The Physical Size Of The

Turning our attention to the Sun, this is a gaseous body so we may expect it to expand and contract. For example, changes in the rate of energy generation (through nuclear fusion in its core) will cause its diameter to vary. The Sun is almost 5 billion years old, and over that time span we know that its energy output has not been constant. After the next 5 billion years, when the hydrogen fuel within it starts to be exhausted, astrophysicists expect the Sun to expand to become a red giant star, with a radius perhaps as large as the orbit ofJupiter, more than a thousand times its present size. After that, with little internal energy production to support it, the Sun will shrink again and attain a dimension rather less than at present, becoming a white dwarf.

Astronomers see these processes occurring in other stars and witness outbursts and oscillations in stellar sizes on all sorts of time scales.
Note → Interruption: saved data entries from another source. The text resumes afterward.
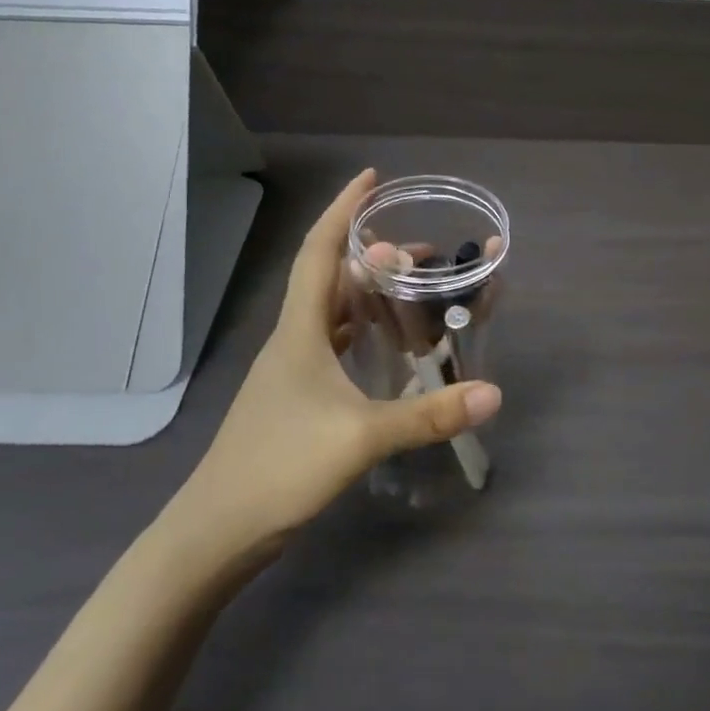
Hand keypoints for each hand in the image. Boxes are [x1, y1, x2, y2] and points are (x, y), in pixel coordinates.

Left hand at [166, 169, 501, 560]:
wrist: (216, 531)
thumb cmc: (280, 467)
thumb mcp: (362, 437)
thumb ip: (429, 415)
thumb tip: (493, 393)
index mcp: (300, 330)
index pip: (319, 252)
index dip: (343, 210)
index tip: (371, 178)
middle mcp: (292, 340)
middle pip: (330, 278)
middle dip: (372, 254)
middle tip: (420, 250)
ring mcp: (290, 371)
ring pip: (331, 313)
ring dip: (367, 293)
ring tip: (411, 289)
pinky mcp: (295, 398)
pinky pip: (333, 345)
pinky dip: (361, 331)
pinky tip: (387, 347)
Some alter quickly, within days or weeks, but most stars have shown no significant alteration over the decades in which measurements of their brightness have been possible. Although the solar output is reasonably constant in the short-term (which is just as well, otherwise we might get fried), we should be prepared at least to entertain the notion that over centuries or millennia the Sun might grow or shrink. Such variations would of course affect the occurrences of eclipses, and their characteristics. In Chapter 7 we turn our attention to this matter.